Ирина поднялась с кресла и с грустью посмотрела на шахматную доску. Где-то в центре стояла она, пешка, и отчаянно стремилась стать королевой, потому что, только став такой же сильной, как атакующий ее враг, можно победить. А вокруг шла борьба, фигурки одна за другой исчезали с позиций, поле битвы редело. Белая королева, начавшая партию, медленно, но успешно шла к своей цели. Она все просчитала и была уверена в победе.
— Дедушка, не обижайся, но я никогда не стану твоим соперником, — сказала Ирина.
— Обижаться? Наоборот, я рад.

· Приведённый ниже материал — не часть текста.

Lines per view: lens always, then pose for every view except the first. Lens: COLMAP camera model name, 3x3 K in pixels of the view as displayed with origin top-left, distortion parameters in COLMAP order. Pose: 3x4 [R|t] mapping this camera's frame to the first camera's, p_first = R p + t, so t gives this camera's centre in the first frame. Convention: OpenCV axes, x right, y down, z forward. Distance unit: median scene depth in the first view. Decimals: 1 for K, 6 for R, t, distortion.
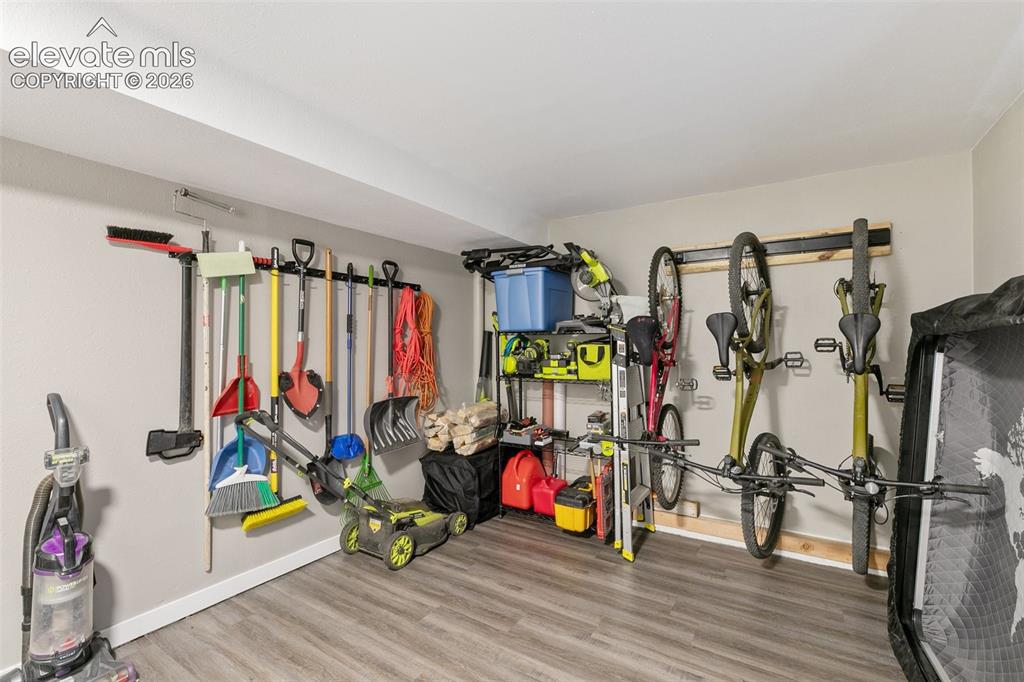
lens RADIAL K [[457.4, 0, 511.0], [0, 457.4, 339.1], [0, 0, 1]] dist [0.003060, 0.000527]
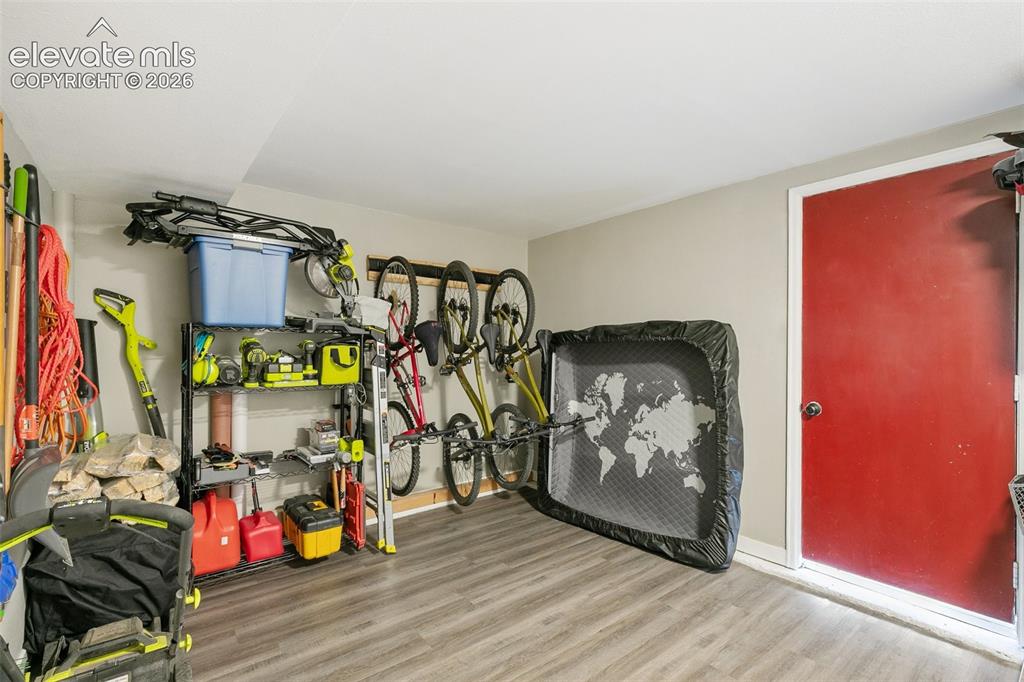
lens RADIAL K [[457.4, 0, 513.4], [0, 457.4, 350.0], [0, 0, 1]] dist [0.003060, 0.000527]
pose [[0.319054, 0.007733, 0.947705, -0.643979], [-0.020238, 0.999794, -0.001345, 0.016197], [-0.947521, -0.018751, 0.319144, 0.413800]]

Не хочу, чтобы ты воевала против меня.
— Ты не понял…
— Как же?! Ты имеешь в виду, что уроки игры в шахматы закончились, едва успев начаться?
Ирина улыбнулась и, подойдя к старику, обняла его за плечи.
— Это слишком сложно для меня, — со вздохом, словно делая самое важное признание в своей жизни, произнесла она.
— Похоже, что лучшего соперника, чем Таисия, мне не найти, — дед нежно похлопал ее по руке и усадил себе на колени. — Эта девочка стала бы великим гроссмейстером, если бы не распылялась и уделяла шахматам должное внимание. Знаешь, больше всего я не любил, когда она загоняла меня в угол, ставила в такую позицию, когда я вынужден был пассивно ожидать поражения. Гадкое ощущение: все видишь, а сделать ничего не можешь.
Ирина прижалась лбом к плечу деда, чтобы спрятать слезы.
— Не в то русло она направила свою энергию, — глухо сказала она и услышала, как дед рассмеялся.
— Тая напоминает мне Людмилу в юности, — сказал Алексей Лазаревич. — Такая же неудержимая и резкая. Столько страсти, которая неизвестно куда ушла, исчезла, оставив лишь оболочку. А она ведь когда-то много смеялась, такая озорная была, бойкая…
Ирина поняла, что дед плавно перешел к разговору о ее матери.
— В моих глазах Людмила была злой, — сказала Ирина. — Жаль, что я не знала ее другой.
— И я жалею, что не смог помочь ей выкарабкаться из той ямы, в которой она оказалась.
— Дедушка, — с надеждой произнесла Ирина, — теперь, когда мы остались одни, может, ты согласишься переехать ко мне в Брайтон? Я не хочу, чтобы ты оставался в Москве. Хочу, чтобы ты был рядом со мной. Только не говори, что не можешь уехать потому, что здесь похоронены мама и бабушка! Это неубедительный довод.